» **DATASET CONTENT**:

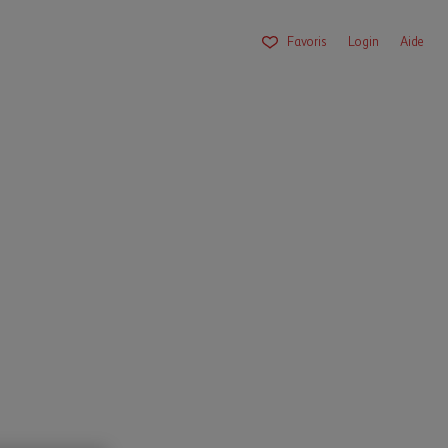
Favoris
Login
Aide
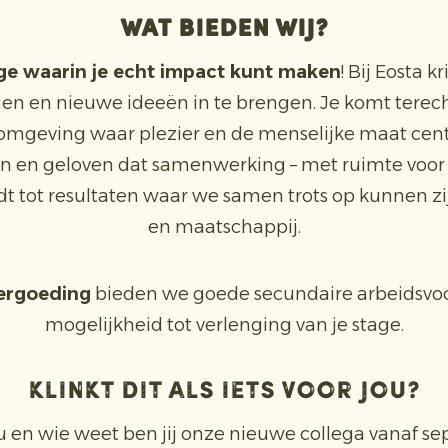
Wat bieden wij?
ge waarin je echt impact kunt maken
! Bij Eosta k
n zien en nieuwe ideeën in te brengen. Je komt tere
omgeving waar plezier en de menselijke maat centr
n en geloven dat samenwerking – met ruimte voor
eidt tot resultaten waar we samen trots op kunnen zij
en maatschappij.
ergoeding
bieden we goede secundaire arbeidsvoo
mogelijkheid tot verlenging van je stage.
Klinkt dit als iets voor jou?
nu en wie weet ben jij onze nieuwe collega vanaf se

--

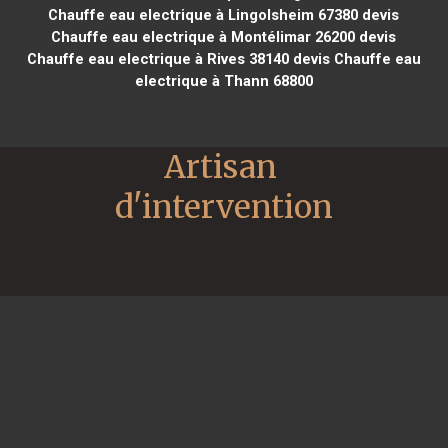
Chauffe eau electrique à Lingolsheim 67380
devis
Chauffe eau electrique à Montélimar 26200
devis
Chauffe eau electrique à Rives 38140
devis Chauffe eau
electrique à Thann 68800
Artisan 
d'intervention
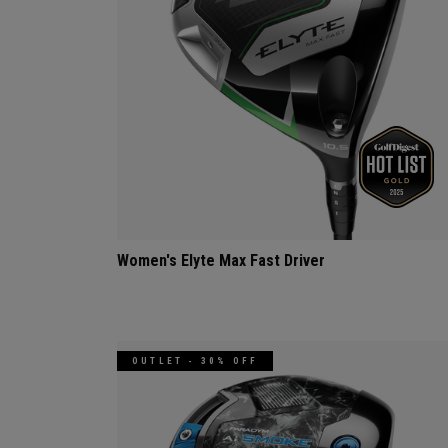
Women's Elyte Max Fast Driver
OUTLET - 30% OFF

...

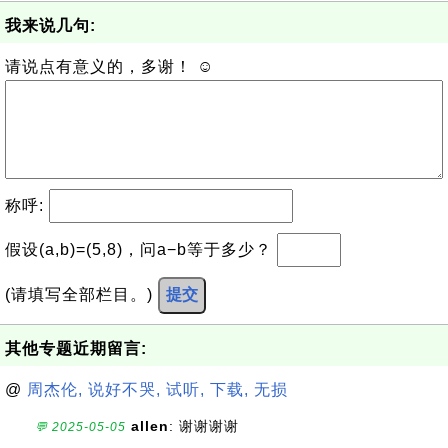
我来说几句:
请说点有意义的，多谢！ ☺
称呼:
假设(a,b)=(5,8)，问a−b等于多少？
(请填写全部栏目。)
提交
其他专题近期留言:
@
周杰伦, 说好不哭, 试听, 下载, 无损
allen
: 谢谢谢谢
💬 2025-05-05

» **DESCRIPTION OF THE TASK**: Among the entries above, the line containing "Wat bieden wij?", the line containing "nu en wie weet", and all lines between them are to be restated word for word; nothing else belongs in the reply.

» **ANSWER SPACE**:
Wat bieden wij?
ge waarin je echt impact kunt maken
! Bij Eosta k
n zien en nieuwe ideeën in te brengen. Je komt tere
omgeving waar plezier en de menselijke maat centr
n en geloven dat samenwerking – met ruimte voor
eidt tot resultaten waar we samen trots op kunnen zij
en maatschappij.
ergoeding
bieden we goede secundaire arbeidsvoo
mogelijkheid tot verlenging van je stage.
Klinkt dit als iets voor jou?
nu en wie weet ben jij onze nieuwe collega vanaf se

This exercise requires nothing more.